• **WORK TO COMPLETE**
Your answer should consist of the lines in the following data that contain "linecap".

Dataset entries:
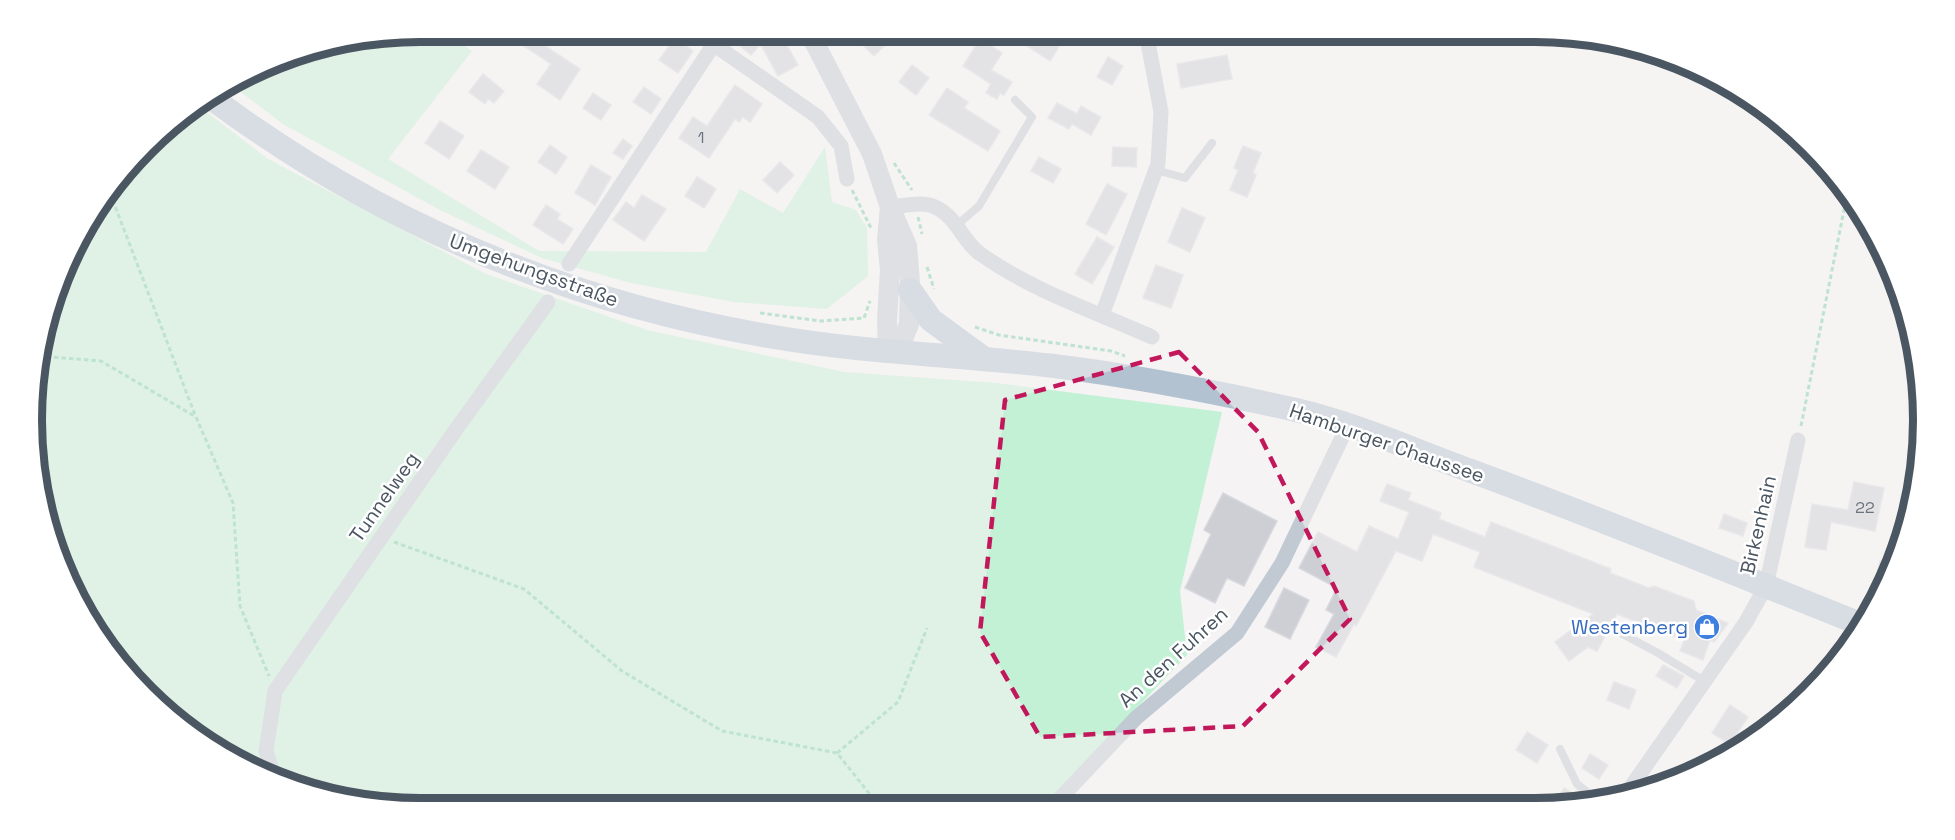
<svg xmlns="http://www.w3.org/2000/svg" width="1955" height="840" font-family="'Space Grotesk',sans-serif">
<rect width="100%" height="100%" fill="#f5f3f3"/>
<g fill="#c3f1d5">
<path d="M420 32H444L472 51 388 159 539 251 706 252 740 189 783 213 825 147 832 202 856 210 867 228 868 276 827 309 734 302 631 283 542 258 440 210 283 124 234 87 295 52Z"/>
<path d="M200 107 268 159 486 274 647 330 844 372 996 383 1222 412 1180 591 1187 655 1043 807 420 808 295 788 164 712 83 614 35 471 39 345 83 226 164 128Z"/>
</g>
<g fill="#cdcfd5" stroke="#d7d9de" stroke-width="1.5">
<path d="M520 32H550L542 44 580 69 560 100 537 84 551 64 515 40Z"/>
<path d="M723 32H744L760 45 751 55Z"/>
<path d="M869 32H881L890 40 874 56 859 41Z"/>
<path d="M1028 32H1045L1062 42 1050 61 1021 42Z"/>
<path d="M780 33 798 65 778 76 760 43Z"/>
<path d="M675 38 693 51 678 73 659 60Z"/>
<path d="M980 39 1002 53 991 70 1012 82 1004 95 1000 93 997 99 986 93 991 84 963 66Z"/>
<path d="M1227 55 1232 79 1181 88 1177 64Z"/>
<path d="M1108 57 1123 66 1112 85 1097 77Z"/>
<path d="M912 65 929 78 916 95 899 82Z"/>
<path d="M483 74 504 91 494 103 488 99 485 104 469 92Z"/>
<path d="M735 85 762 104 750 122 743 117 739 122 735 119 709 158 679 138 693 117 707 126Z"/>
<path d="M644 87 661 99 651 114 633 102Z"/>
<path d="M947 88 968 102 964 108 1000 131 988 151 929 115Z"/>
<path d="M593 93 611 105 601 120 583 108Z"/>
<path d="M1057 103 1077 114 1081 106 1101 117 1091 135 1072 124 1069 129 1048 118Z"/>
<path d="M440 121 464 136 449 159 425 143Z"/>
<path d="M623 139 632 146 623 159 613 153Z"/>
<path d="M550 145 567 157 556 174 538 162Z"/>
<path d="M1243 146 1261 153 1253 173 1256 175 1247 197 1230 190 1238 170 1234 168Z"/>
<path d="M1113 147 1137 148 1136 167 1112 166Z"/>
<path d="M481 150 509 167 495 189 467 171Z"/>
<path d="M1039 157 1061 169 1053 183 1031 171Z"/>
<path d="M780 162 794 175 777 193 763 180Z"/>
<path d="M591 165 611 177 595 205 575 193Z"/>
<path d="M697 177 716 189 704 208 685 196Z"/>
<path d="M1107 184 1127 194 1106 235 1086 224Z"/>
<path d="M642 195 666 209 644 241 613 220 626 202 634 208Z"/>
<path d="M546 205 560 214 557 219 573 229 563 244 533 225Z"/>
<path d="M1182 208 1205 218 1190 252 1168 242Z"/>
<path d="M1097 237 1114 247 1092 284 1075 274Z"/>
<path d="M1156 265 1183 275 1171 308 1143 298Z"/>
<path d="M1854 482 1884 488 1875 531 1831 522 1826 550 1805 547 1812 504 1848 510Z"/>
<path d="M1387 484 1411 493 1408 500 1441 513 1439 519 1485 537 1491 522 1611 569 1610 573 1649 588 1654 586 1694 601 1696 610 1728 623 1714 642 1710 640 1703 660 1680 651 1684 640 1617 614 1597 651 1588 647 1569 661 1555 642 1593 614 1474 567 1480 552 1433 534 1422 561 1396 551 1356 626 1354 624 1336 657 1316 647 1334 614 1326 610 1337 588 1299 568 1318 532 1357 552 1369 526 1398 539 1409 512 1380 501Z"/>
<path d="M1223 493 1277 521 1244 586 1227 578 1215 603 1185 588 1211 534 1204 530Z"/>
<path d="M1724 514 1747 523 1743 536 1719 528Z"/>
<path d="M1880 561 1893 564 1877 597 1873 596Z"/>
<path d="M1284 588 1309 600 1290 639 1265 627Z"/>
<path d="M1663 665 1684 676 1677 688 1656 676Z"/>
<path d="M1614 682 1636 690 1629 709 1607 700Z"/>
<path d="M1730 705 1748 717 1730 744 1712 733Z"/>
<path d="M1527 732 1548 745 1537 763 1516 750Z"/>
<path d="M1590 754 1608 765 1599 779 1582 768Z"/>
<path d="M1564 788 1590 804 1553 805Z"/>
</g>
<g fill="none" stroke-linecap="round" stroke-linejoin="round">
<g stroke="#7ad0a6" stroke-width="3" stroke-dasharray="4.5 3" stroke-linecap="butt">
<path d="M894 163 912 190"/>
<path d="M852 190 871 228"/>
<path d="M110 193 195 415"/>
<path d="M918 217 922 234"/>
<path d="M927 267 934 289"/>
<path d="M760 313 821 321 864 318 870 301"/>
<path d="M975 327 999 335 1111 351 1125 356"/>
<path d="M39 356 101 361 196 417 233 503 240 606 269 676"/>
<path d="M1801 426 1846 200"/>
<path d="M394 542 524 589 622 671 722 731 837 753 880 807"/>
<path d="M837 753 898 702 927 628"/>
</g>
<g stroke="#c1cad2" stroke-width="8">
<path d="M1156 170 1185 178 1212 143"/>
<path d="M957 225 979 206 1032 117 1015 100"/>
<path d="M1615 630 1658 653 1704 681"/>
<path d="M1560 749 1577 784 1600 802"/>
</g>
<g stroke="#c1cad2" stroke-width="15">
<path d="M696 32 818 117 841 146 847 179"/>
<path d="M890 207C904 206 922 201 935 207 957 217 962 240 979 253 1032 291 1094 311 1152 337"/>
<path d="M569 264 714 44"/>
<path d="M1102 315 1158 164 1161 112 1146 32"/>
<path d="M274 776 266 751 275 691 457 428 548 302"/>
<path d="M1626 794 1746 622 1766 586 1798 440"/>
<path d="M1052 807 1136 718 1237 633 1282 563 1348 425"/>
</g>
<g stroke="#c1cad2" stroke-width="20">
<path d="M809 32 872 154 890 207 907 246 910 282 909 324 903 339 888 351"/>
<path d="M888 351 887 321 890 270 887 240 890 207"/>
</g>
<g stroke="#b3c2d1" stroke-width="24">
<path d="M213 99C381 224 568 303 774 337 867 353 961 355 1054 366 1135 376 1216 392 1296 410 1356 424 1413 450 1471 471 1602 519 1733 573 1863 625"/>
<path d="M910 290 931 320 983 358"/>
</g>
</g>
<path d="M0 0H1955V840H0ZM1179 352 1258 432 1350 619 1243 726 1040 737 980 632 1005 400Z" fill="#f5f3f3" fill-opacity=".55" fill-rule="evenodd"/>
<path fill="none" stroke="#c2185b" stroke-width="4.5" stroke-dasharray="12 8" stroke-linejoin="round" d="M1179 352 1258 432 1350 619 1243 726 1040 737 980 632 1005 400Z"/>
<defs>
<g id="shop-disc" transform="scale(1.35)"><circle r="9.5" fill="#3f7fe0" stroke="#fff"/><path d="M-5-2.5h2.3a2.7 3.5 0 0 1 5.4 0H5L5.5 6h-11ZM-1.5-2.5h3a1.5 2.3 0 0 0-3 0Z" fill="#fff"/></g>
</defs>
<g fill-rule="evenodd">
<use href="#shop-disc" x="1707" y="627"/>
</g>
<g text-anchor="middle" stroke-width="5" stroke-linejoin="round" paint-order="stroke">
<g font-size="16" fill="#6b747e">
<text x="701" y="143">1</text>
<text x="1865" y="513">22</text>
</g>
<g font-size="20" fill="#4a5661" stroke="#fff">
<text transform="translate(534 270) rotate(20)" y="7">Umgehungsstraße</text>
<text transform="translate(1387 443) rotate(19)" y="7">Hamburger Chaussee</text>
<text transform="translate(384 497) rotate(-55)" y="7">Tunnelweg</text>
<text transform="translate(1758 525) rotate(-77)" y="7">Birkenhain</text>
<text transform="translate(1173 657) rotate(-42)" y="7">An den Fuhren</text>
</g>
<g font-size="20" fill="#366cbe" stroke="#fff" text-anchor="end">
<text x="1688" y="634">Westenberg</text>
</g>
</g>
<path d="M0 0H1955V840H0ZM420 42H1535A378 378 0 0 1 1913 420V420A378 378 0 0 1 1535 798H420A378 378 0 0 1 42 420V420A378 378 0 0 1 420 42Z" fill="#fff" fill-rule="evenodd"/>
<path fill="none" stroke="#4a5661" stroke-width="8" d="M420 42H1535A378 378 0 0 1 1913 420V420A378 378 0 0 1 1535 798H420A378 378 0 0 1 42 420V420A378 378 0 0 1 420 42Z"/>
</svg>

• **TASK OUTPUT**
<g fill="none" stroke-linecap="round" stroke-linejoin="round">
<g stroke="#7ad0a6" stroke-width="3" stroke-dasharray="4.5 3" stroke-linecap="butt">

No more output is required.